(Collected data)
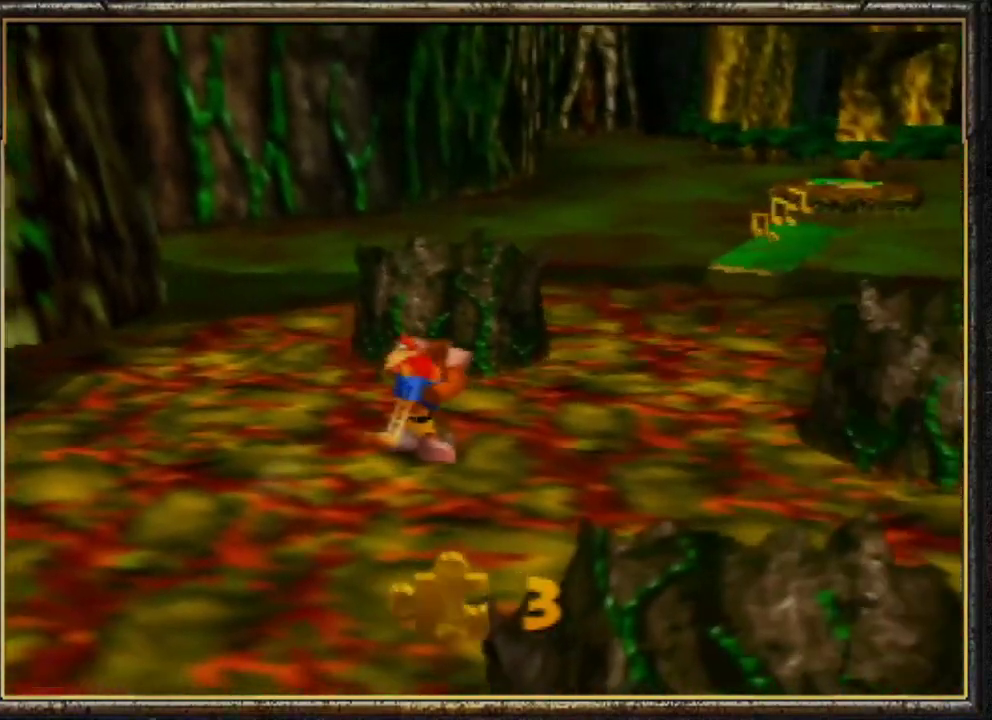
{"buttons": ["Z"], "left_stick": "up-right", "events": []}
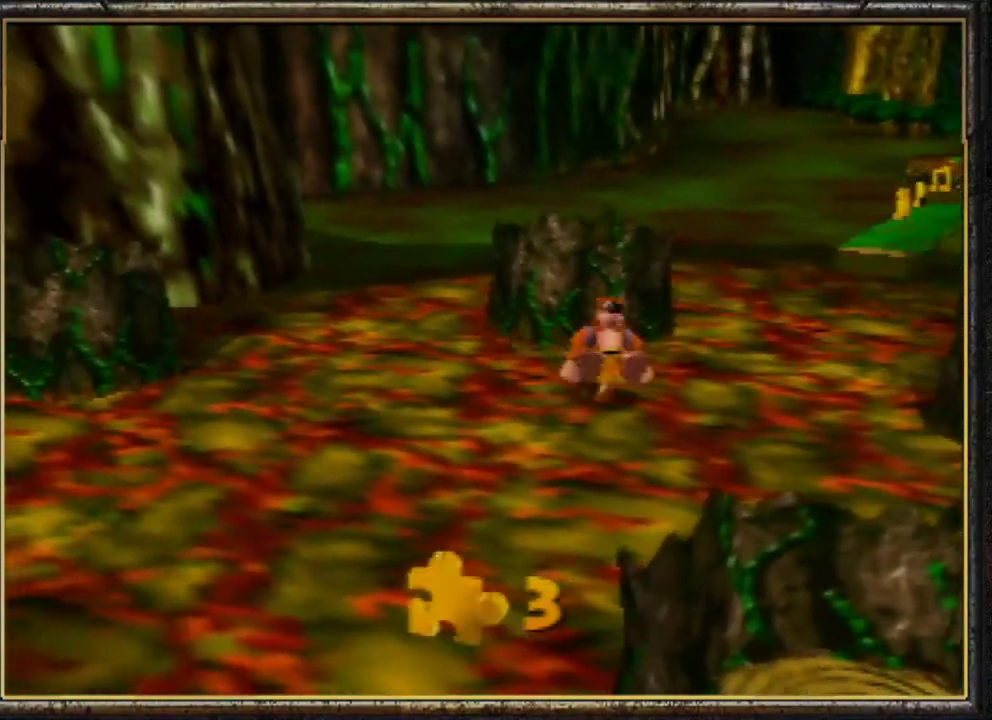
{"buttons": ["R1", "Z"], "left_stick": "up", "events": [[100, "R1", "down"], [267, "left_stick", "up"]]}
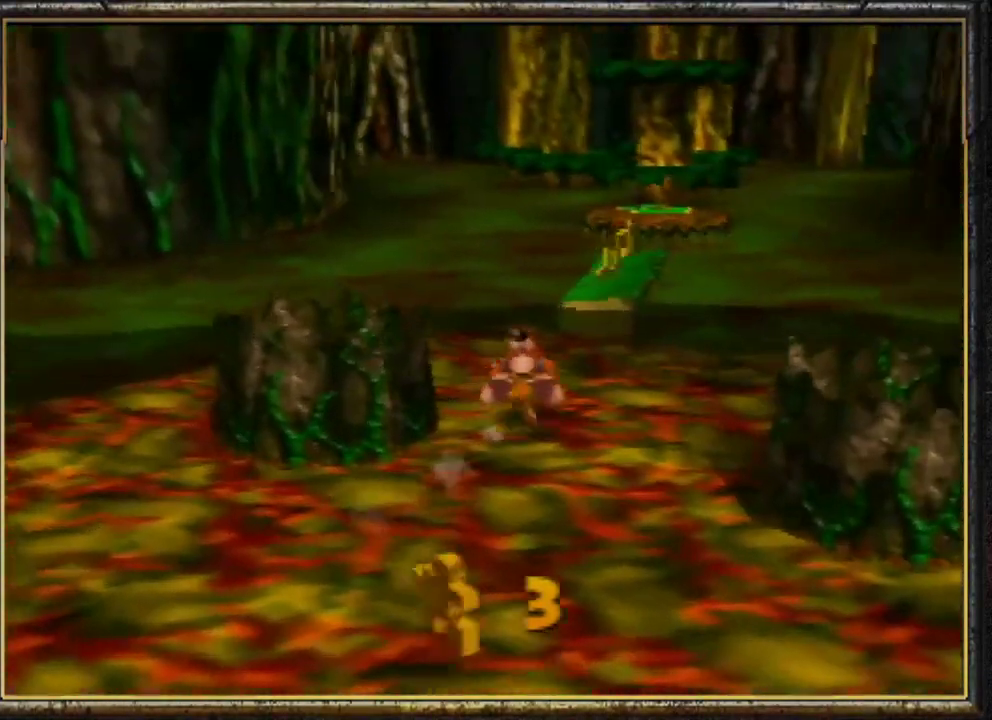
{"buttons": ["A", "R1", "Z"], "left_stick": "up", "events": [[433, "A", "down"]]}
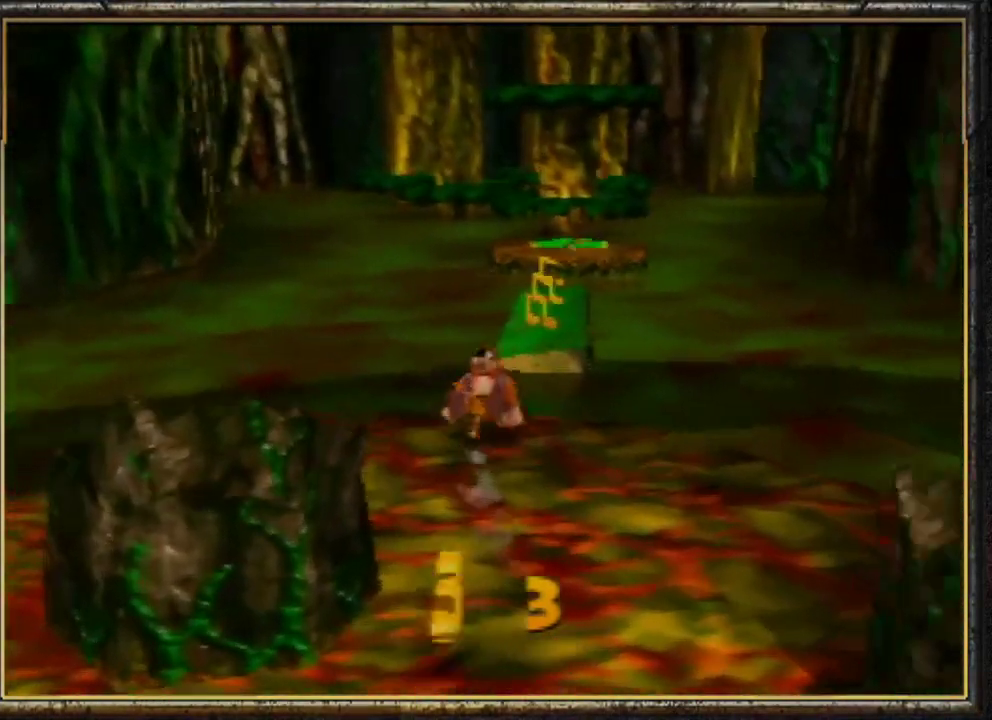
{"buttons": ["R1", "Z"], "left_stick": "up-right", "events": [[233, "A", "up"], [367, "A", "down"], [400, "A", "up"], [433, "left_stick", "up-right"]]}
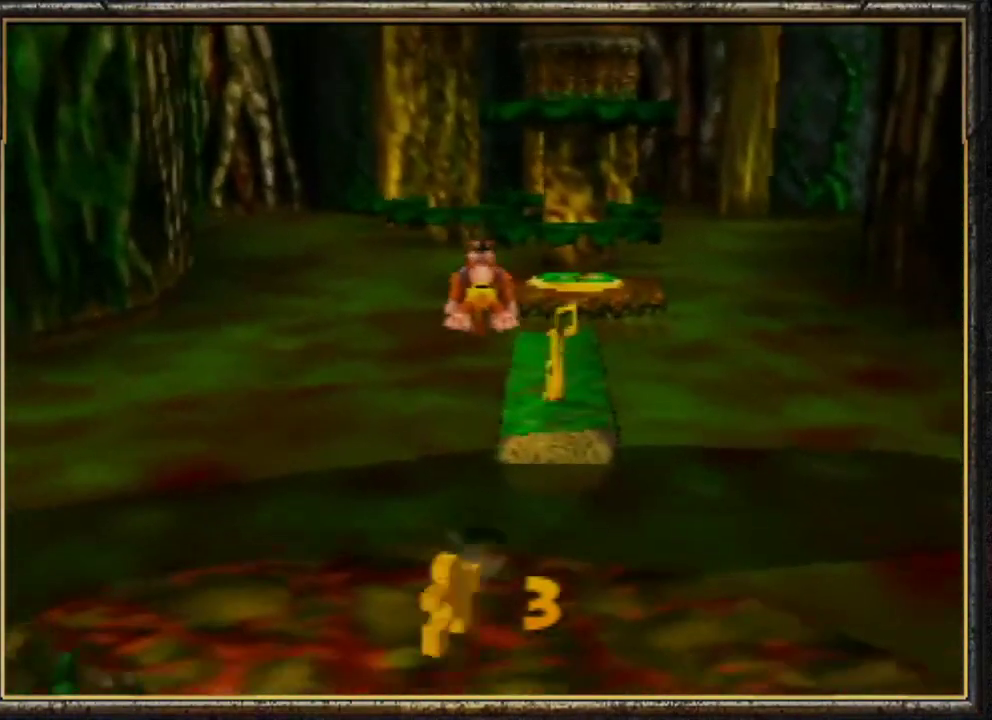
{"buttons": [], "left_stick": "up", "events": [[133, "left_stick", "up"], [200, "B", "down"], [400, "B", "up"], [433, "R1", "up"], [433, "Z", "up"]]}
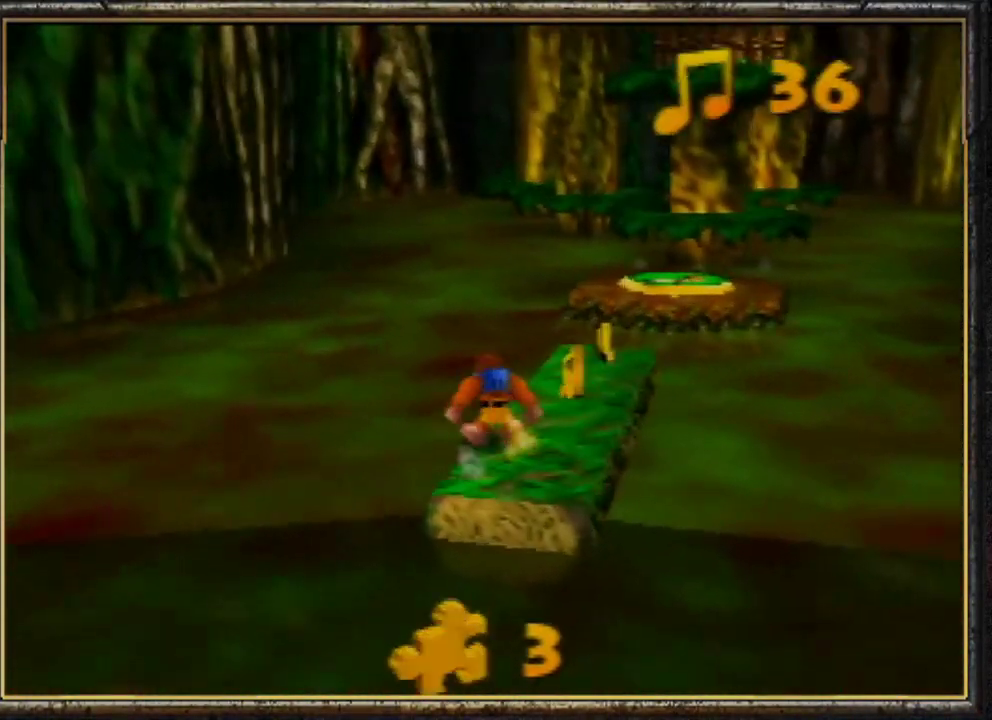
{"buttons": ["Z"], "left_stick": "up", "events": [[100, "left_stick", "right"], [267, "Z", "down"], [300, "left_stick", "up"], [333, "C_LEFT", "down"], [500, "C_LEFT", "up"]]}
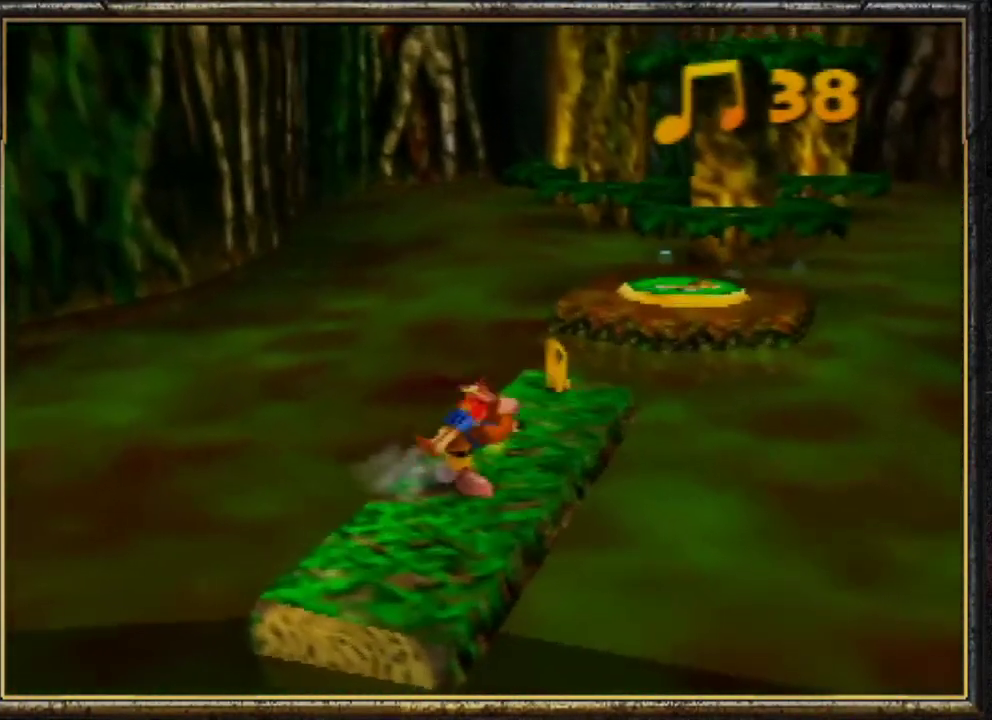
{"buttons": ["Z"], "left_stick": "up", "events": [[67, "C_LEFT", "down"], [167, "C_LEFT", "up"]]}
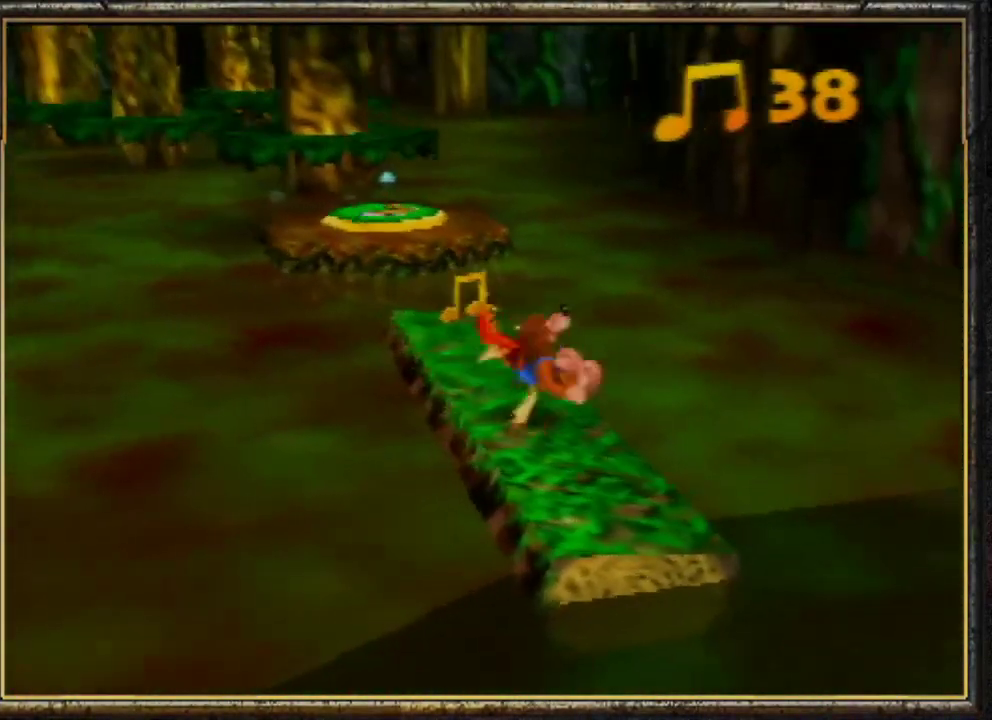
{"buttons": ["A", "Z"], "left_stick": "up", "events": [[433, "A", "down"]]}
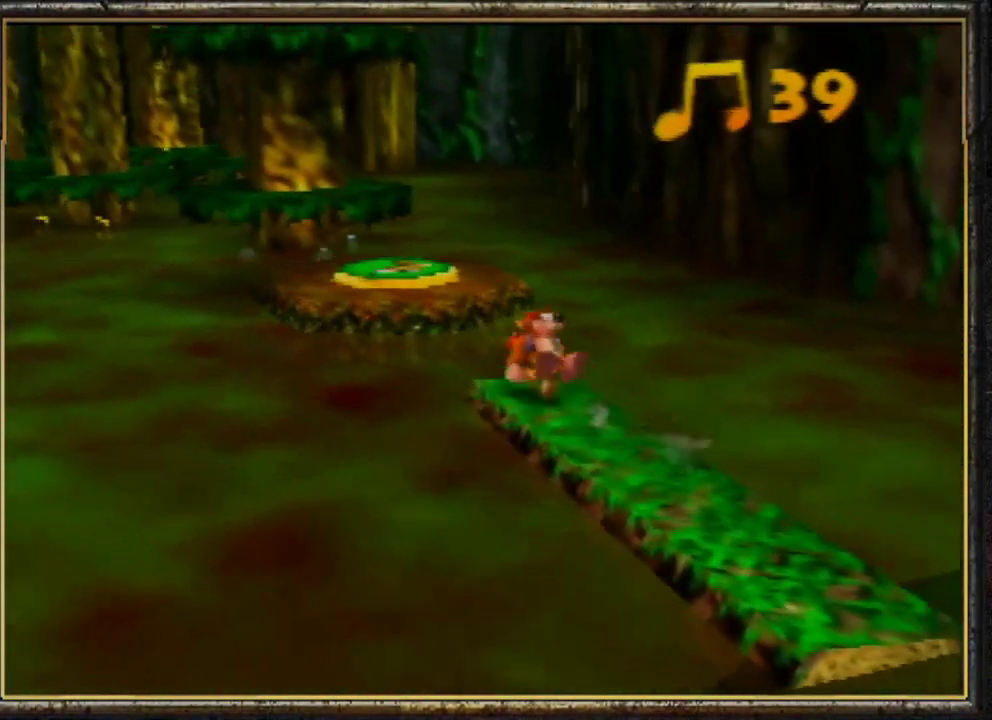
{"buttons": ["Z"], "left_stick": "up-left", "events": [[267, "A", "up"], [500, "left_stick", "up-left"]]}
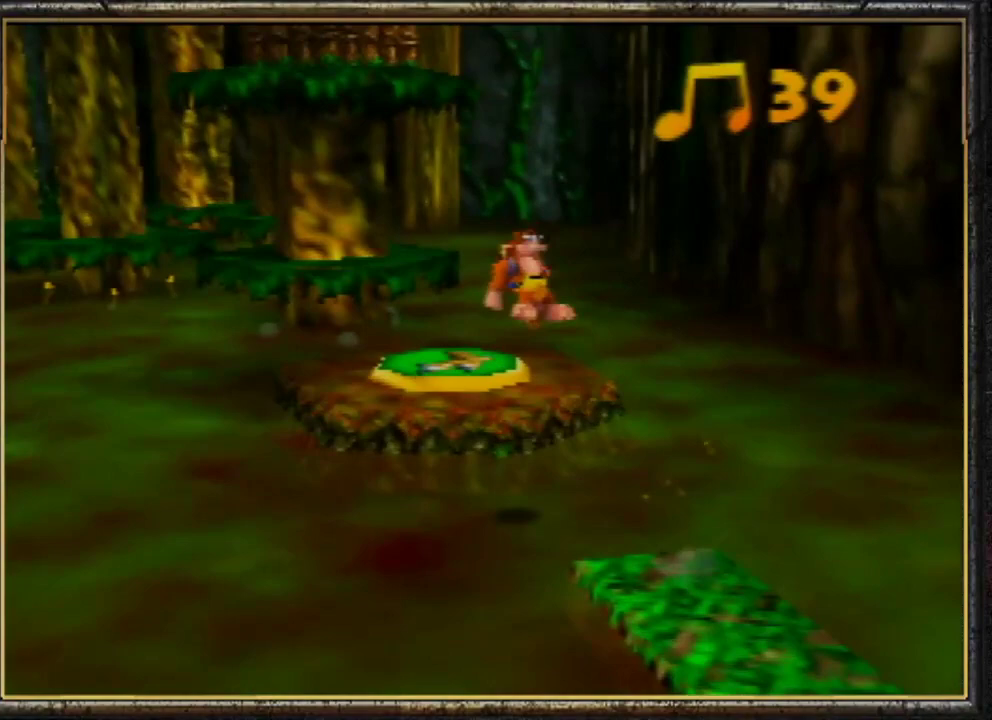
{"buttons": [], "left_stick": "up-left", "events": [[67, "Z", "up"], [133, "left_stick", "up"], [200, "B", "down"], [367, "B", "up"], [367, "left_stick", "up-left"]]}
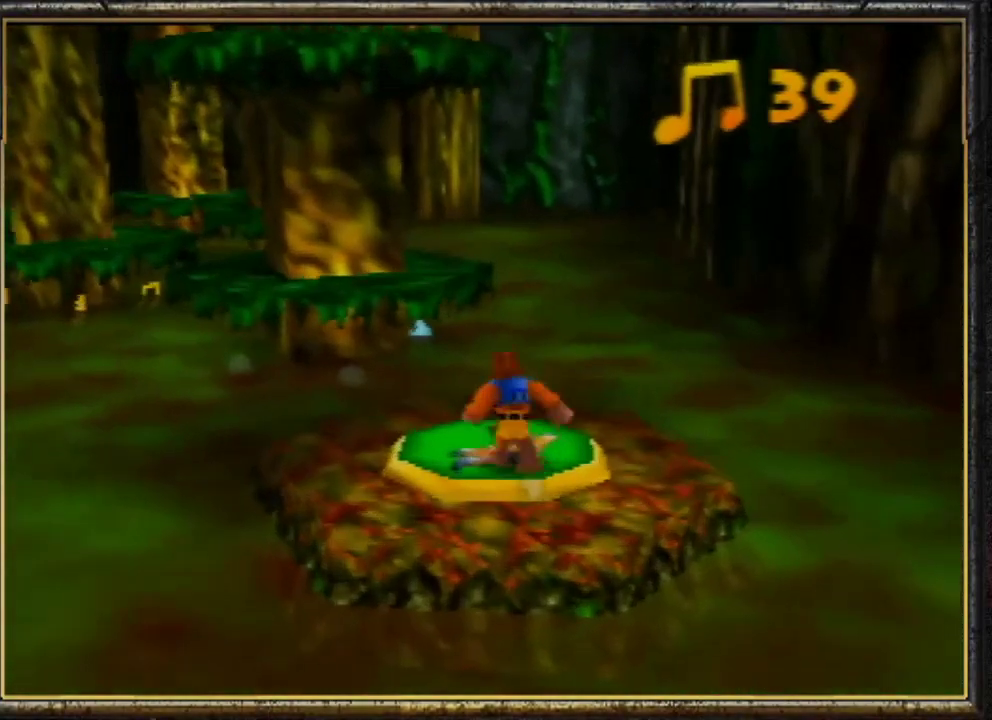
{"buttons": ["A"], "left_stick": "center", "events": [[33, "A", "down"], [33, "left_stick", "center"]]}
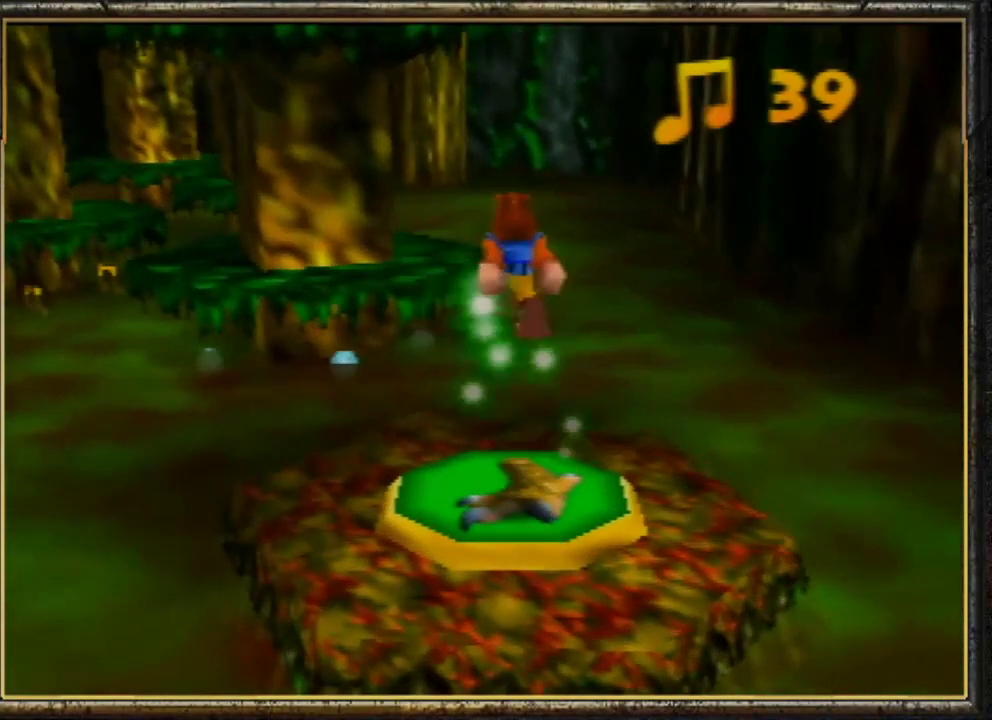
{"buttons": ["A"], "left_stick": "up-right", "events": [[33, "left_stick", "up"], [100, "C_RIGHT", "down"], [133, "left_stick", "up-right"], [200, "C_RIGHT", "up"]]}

▸ PROBLEM TO WORK ON:
Give the data again exactly as written, with no pictures included.

▸ OUTPUT FOR THIS TASK:
{"buttons": ["Z"], "left_stick": "up-right", "events": []}
{"buttons": ["R1", "Z"], "left_stick": "up", "events": [[100, "R1", "down"], [267, "left_stick", "up"]]}
{"buttons": ["A", "R1", "Z"], "left_stick": "up", "events": [[433, "A", "down"]]}
{"buttons": ["R1", "Z"], "left_stick": "up-right", "events": [[233, "A", "up"], [367, "A", "down"], [400, "A", "up"], [433, "left_stick", "up-right"]]}
{"buttons": [], "left_stick": "up", "events": [[133, "left_stick", "up"], [200, "B", "down"], [400, "B", "up"], [433, "R1", "up"], [433, "Z", "up"]]}
{"buttons": ["Z"], "left_stick": "up", "events": [[100, "left_stick", "right"], [267, "Z", "down"], [300, "left_stick", "up"], [333, "C_LEFT", "down"], [500, "C_LEFT", "up"]]}
{"buttons": ["Z"], "left_stick": "up", "events": [[67, "C_LEFT", "down"], [167, "C_LEFT", "up"]]}
{"buttons": ["A", "Z"], "left_stick": "up", "events": [[433, "A", "down"]]}
{"buttons": ["Z"], "left_stick": "up-left", "events": [[267, "A", "up"], [500, "left_stick", "up-left"]]}
{"buttons": [], "left_stick": "up-left", "events": [[67, "Z", "up"], [133, "left_stick", "up"], [200, "B", "down"], [367, "B", "up"], [367, "left_stick", "up-left"]]}
{"buttons": ["A"], "left_stick": "center", "events": [[33, "A", "down"], [33, "left_stick", "center"]]}
{"buttons": ["A"], "left_stick": "up-right", "events": [[33, "left_stick", "up"], [100, "C_RIGHT", "down"], [133, "left_stick", "up-right"], [200, "C_RIGHT", "up"]]}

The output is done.